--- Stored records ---
■ ■ ■ ■
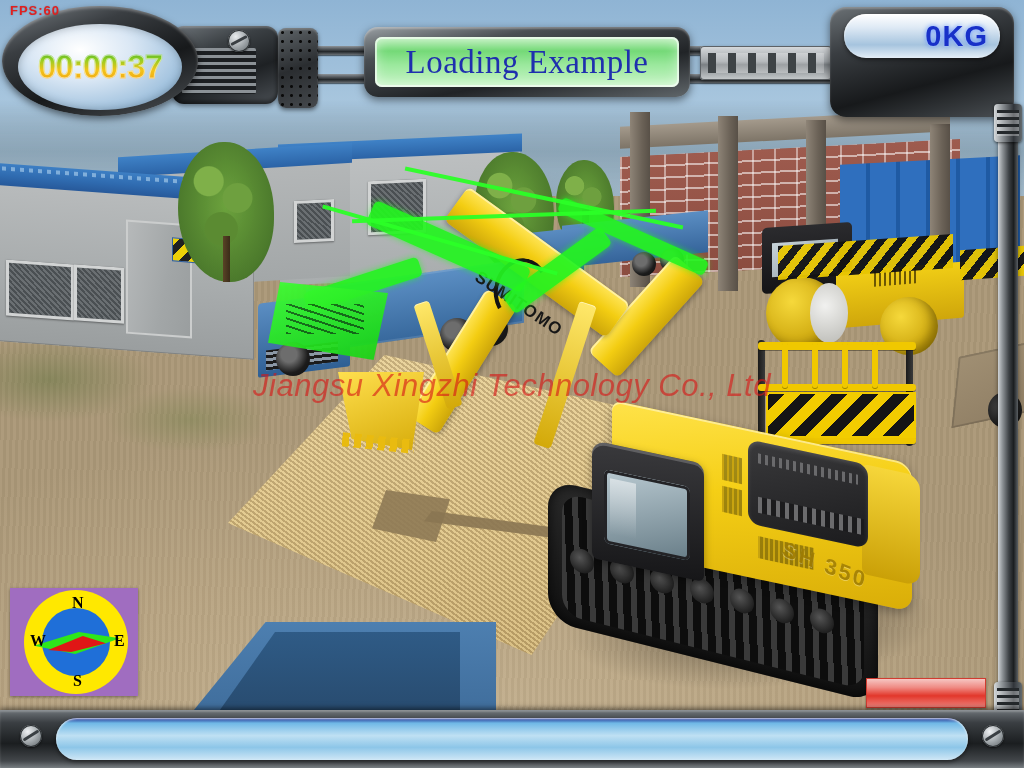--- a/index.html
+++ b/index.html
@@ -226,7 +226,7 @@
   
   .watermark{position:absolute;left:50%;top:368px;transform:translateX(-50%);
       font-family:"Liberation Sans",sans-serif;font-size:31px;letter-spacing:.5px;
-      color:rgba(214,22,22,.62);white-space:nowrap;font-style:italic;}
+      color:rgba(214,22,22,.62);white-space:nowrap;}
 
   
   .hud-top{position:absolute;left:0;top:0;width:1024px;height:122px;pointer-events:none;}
■ ■ ■ ■
--- The problem ---
Write out, word for word, the line containing "-226,7 +226,7 @@" and all the lines after it in the entries above, and nothing more.

--- Task result ---
@@ -226,7 +226,7 @@
   
   .watermark{position:absolute;left:50%;top:368px;transform:translateX(-50%);
       font-family:"Liberation Sans",sans-serif;font-size:31px;letter-spacing:.5px;
-      color:rgba(214,22,22,.62);white-space:nowrap;font-style:italic;}
+      color:rgba(214,22,22,.62);white-space:nowrap;}
 
   
   .hud-top{position:absolute;left:0;top:0;width:1024px;height:122px;pointer-events:none;}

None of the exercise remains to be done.